> TASK ITEM
Arrange every line of text in the listing below as a JSON list of strings, one string per line, with blank lines omitted. Leave the picture markers out of your answer.

_ _ _

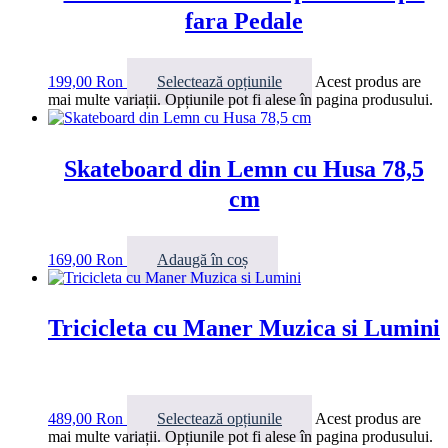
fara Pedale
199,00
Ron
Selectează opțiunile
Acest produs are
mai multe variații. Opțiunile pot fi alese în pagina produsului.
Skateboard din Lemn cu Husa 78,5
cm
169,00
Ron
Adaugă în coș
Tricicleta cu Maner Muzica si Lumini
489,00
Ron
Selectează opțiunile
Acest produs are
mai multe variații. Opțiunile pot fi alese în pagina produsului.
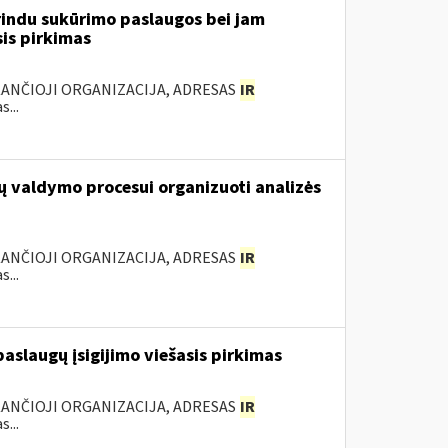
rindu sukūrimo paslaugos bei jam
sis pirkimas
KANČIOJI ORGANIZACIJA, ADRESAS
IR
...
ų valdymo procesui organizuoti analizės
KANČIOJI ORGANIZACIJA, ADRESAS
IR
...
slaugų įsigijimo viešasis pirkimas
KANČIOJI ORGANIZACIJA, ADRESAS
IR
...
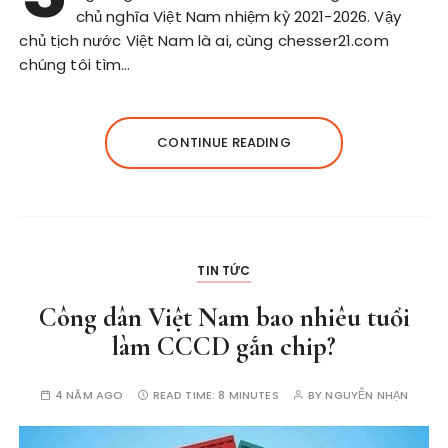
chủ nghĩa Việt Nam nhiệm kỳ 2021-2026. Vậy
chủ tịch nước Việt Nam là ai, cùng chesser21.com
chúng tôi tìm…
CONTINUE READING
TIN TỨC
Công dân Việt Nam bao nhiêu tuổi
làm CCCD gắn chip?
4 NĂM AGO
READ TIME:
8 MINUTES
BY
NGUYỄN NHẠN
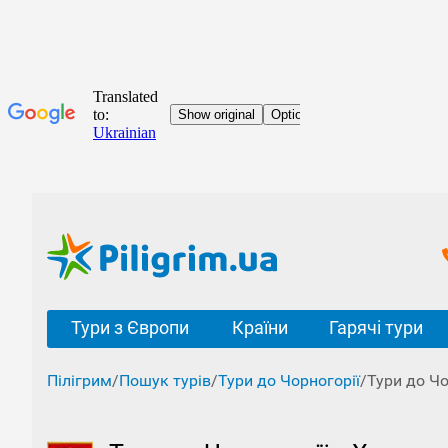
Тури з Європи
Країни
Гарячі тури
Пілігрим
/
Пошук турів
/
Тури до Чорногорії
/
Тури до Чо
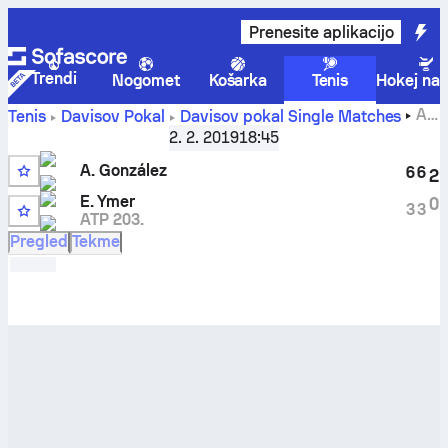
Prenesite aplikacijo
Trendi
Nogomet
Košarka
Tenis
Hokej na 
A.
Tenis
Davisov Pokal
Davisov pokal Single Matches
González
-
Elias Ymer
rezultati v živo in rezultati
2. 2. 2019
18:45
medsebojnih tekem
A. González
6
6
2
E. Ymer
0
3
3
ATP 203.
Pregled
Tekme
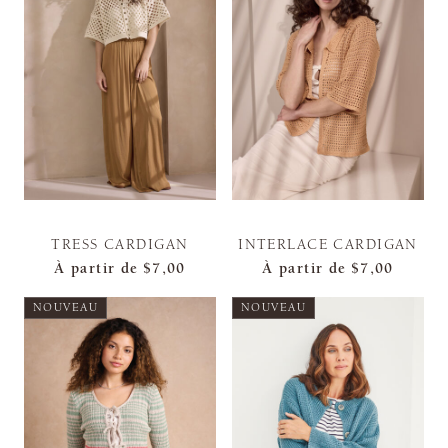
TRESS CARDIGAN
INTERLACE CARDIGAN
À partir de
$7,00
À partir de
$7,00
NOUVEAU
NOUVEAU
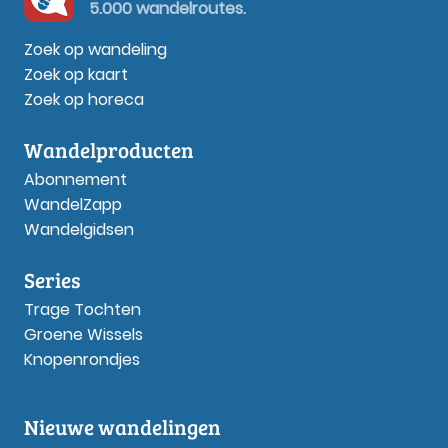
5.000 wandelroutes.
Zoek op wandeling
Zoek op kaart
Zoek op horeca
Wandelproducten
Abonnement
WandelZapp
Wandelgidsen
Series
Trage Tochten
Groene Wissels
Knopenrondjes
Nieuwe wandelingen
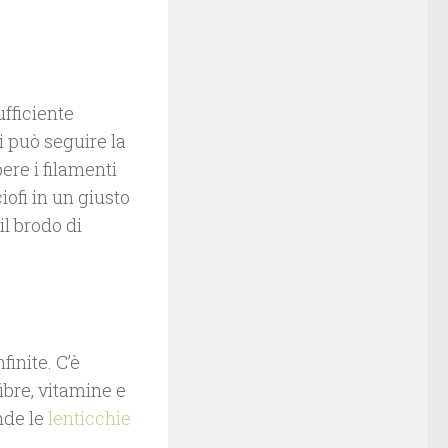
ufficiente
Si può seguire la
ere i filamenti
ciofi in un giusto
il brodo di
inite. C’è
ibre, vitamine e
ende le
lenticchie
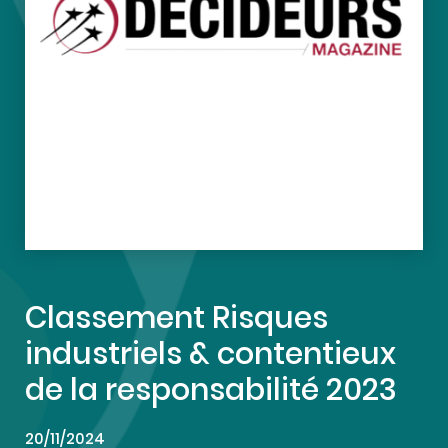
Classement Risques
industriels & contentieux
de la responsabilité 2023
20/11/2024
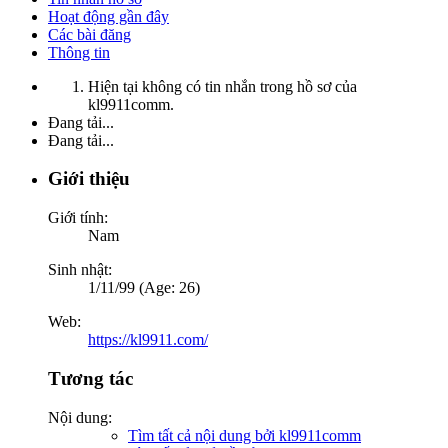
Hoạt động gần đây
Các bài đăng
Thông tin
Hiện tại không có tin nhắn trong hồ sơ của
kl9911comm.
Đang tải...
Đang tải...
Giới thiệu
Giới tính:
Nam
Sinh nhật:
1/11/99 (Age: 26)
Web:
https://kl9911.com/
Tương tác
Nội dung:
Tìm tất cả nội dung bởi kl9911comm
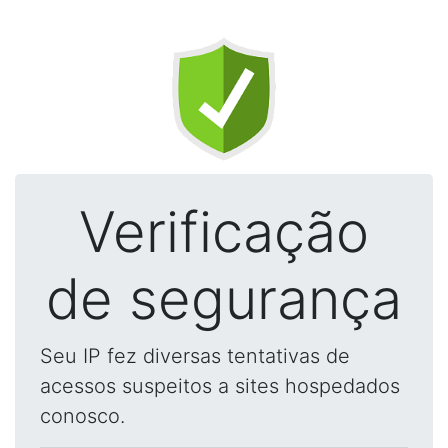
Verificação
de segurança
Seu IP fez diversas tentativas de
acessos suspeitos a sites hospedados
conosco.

_ _ _

> RESPONSE TO THE TASK
[
  "fara Pedale",
  "199,00",
  "Ron",
  "Selectează opțiunile",
  "Acest produs are",
  "mai multe variații. Opțiunile pot fi alese în pagina produsului.",
  "Skateboard din Lemn cu Husa 78,5",
  "cm",
  "169,00",
  "Ron",
  "Adaugă în coș",
  "Tricicleta cu Maner Muzica si Lumini",
  "489,00",
  "Ron",
  "Selectează opțiunile",
  "Acest produs are",
  "mai multe variații. Opțiunile pot fi alese în pagina produsului.",
  "rindu sukūrimo paslaugos bei jam",
  "sis pirkimas",
  "KANČIOJI ORGANIZACIJA, ADRESAS",
  "IR",
  "...",
  "ų valdymo procesui organizuoti analizės",
  "KANČIOJI ORGANIZACIJA, ADRESAS",
  "IR",
  "...",
  "slaugų įsigijimo viešasis pirkimas",
  "KANČIOJI ORGANIZACIJA, ADRESAS",
  "IR",
  "...",
  "chủ nghĩa Việt Nam nhiệm kỳ 2021-2026. Vậy",
  "chủ tịch nước Việt Nam là ai, cùng chesser21.com",
  "chúng tôi tìm…",
  "CONTINUE READING",
  "TIN TỨC",
  "Công dân Việt Nam bao nhiêu tuổi",
  "làm CCCD gắn chip?",
  "4 NĂM AGO",
  "READ TIME:",
  "8 MINUTES",
  "BY",
  "NGUYỄN NHẠN",
  "Тури з Європи",
  "Країни",
  "Гарячі тури",
  "Пілігрим",
  "/",
  "Пошук турів",
  "/",
  "Тури до Чорногорії",
  "/",
  "Тури до Чо",
  "Prenesite aplikacijo",
  "Trendi",
  "Nogomet",
  "Košarka",
  "Tenis",
  "Hokej na ",
  "A.",
  "Tenis",
  "Davisov Pokal",
  "Davisov pokal Single Matches",
  "González",
  "-",
  "Elias Ymer",
  "rezultati v živo in rezultati",
  "2. 2. 2019",
  "18:45",
  "medsebojnih tekem",
  "A. González",
  "6",
  "6",
  "2",
  "E. Ymer",
  "0",
  "3",
  "3",
  "ATP 203.",
  "Pregled",
  "Tekme",
  "TRESS CARDIGAN",
  "INTERLACE CARDIGAN",
  "À partir de",
  "$7,00",
  "À partir de",
  "$7,00",
  "NOUVEAU",
  "NOUVEAU",
  "5.000 wandelroutes.",
  "Zoek op wandeling",
  "Zoek op kaart",
  "Zoek op horeca",
  "Wandelproducten",
  "Abonnement",
  "WandelZapp",
  "Wandelgidsen",
  "Series",
  "Trage Tochten",
  "Groene Wissels",
  "Knopenrondjes",
  "Nieuwe wandelingen",
  "ufficiente",
  "Si può seguire la",
  "ere i filamenti",
  "ciofi in un giusto",
  "il brodo di",
  "inite. C’è",
  "ibre, vitamine e",
  "ende le",
  "lenticchie",
  "Classement Risques",
  "industriels & contentieux",
  "de la responsabilité 2023",
  "20/11/2024",
  "Hoạt động gần đây",
  "Các bài đăng",
  "Thông tin",
  "Hiện tại không có tin nhắn trong hồ sơ của",
  "kl9911comm.",
  "Đang tải...",
  "Đang tải...",
  "Giới thiệu",
  "Giới tính:",
  "Nam",
  "Sinh nhật:",
  "1/11/99 (Age: 26)",
  "Web:",
  "https://kl9911.com/",
  "Tương tác",
  "Nội dung:",
  "Tìm tất cả nội dung bởi kl9911comm",
  "Verificação",
  "de segurança",
  "Seu IP fez diversas tentativas de",
  "acessos suspeitos a sites hospedados",
  "conosco."
]